View Full Version : storage question


MTBSully
02-05-2009, 07:35 PM
What PSI do you guys keep your tires at during winter storage? Does it depend on the make and model tire or is it pretty standard? Mine is being stored on Grass and hasnt been moved in about a month or so:bang::bang:

Input?

LS6427
02-05-2009, 08:42 PM
Go buy 4 jack stands and put it in the air. Thats whay everyone does that I know who lets their car sit for months at a time. Grass or not. Pressure won't matter than.

sman
02-05-2009, 09:20 PM
I was always told that when you store a car not to let the suspension hang loose, that the suspension is supposed to be at normal ride height, jack stands would be fine for the back if placed under the rear end, but im not sure what you would do for the front.

bLuE_DeViLz28
02-05-2009, 09:54 PM
id put 60 psi in the tire but if you go drive it, of course lower the tire pressure. on the inside of your door the should be a sticker which would tell you what to set them at but you need to overinflate your tires so you wont get flatspotted.

LS6427
02-05-2009, 10:06 PM
I was always told that when you store a car not to let the suspension hang loose, that the suspension is supposed to be at normal ride height, jack stands would be fine for the back if placed under the rear end, but im not sure what you would do for the front.

Thats what I mean, jack stands under the axles and spindles.
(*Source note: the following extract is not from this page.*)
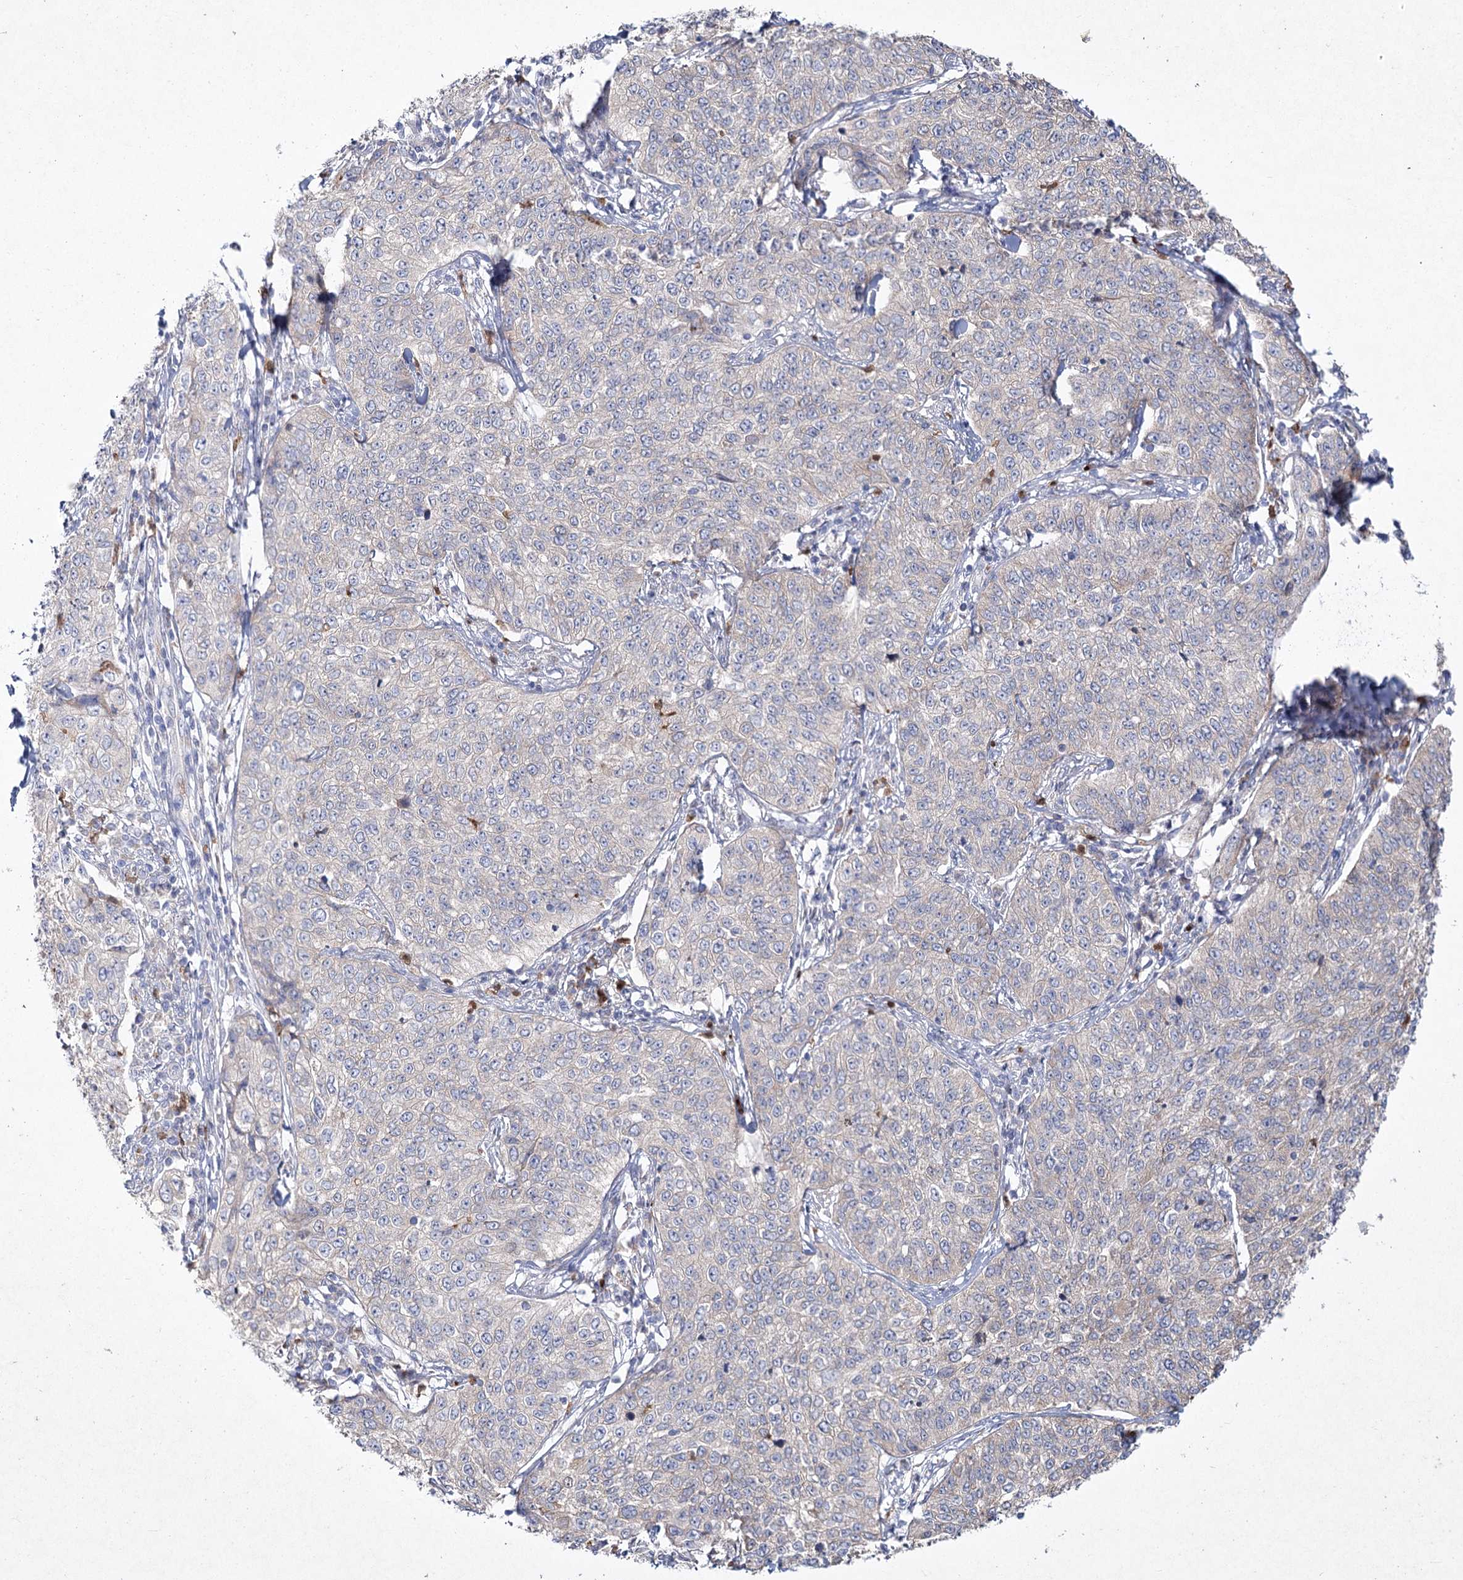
{"staining": {"intensity": "negative", "quantity": "none", "location": "none"}, "tissue": "cervical cancer", "cell_type": "Tumor cells", "image_type": "cancer", "snomed": [{"axis": "morphology", "description": "Squamous cell carcinoma, NOS"}, {"axis": "topography", "description": "Cervix"}], "caption": "This is an immunohistochemistry micrograph of cervical squamous cell carcinoma. There is no staining in tumor cells.", "gene": "NIPAL4", "patient": {"sex": "female", "age": 35}}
Or whatever its called up front to set them under. There's a spot up front that keeps the suspension under normal weight.

sman
02-05-2009, 10:26 PM
Thats what I mean, jack stands under the axles and spindles. Or whatever its called up front to set them under. There's a spot up front that keeps the suspension under normal weight.

Thats what I would do.

Formula413
02-06-2009, 11:53 PM
FYI: I have read that for drag radials or any competition tire they should actually be deflated to 1/2 normal operating pressure and removed from the vehicle if it will not be driven for extended periods, and they should not be exposed to sub-freezing temperatures.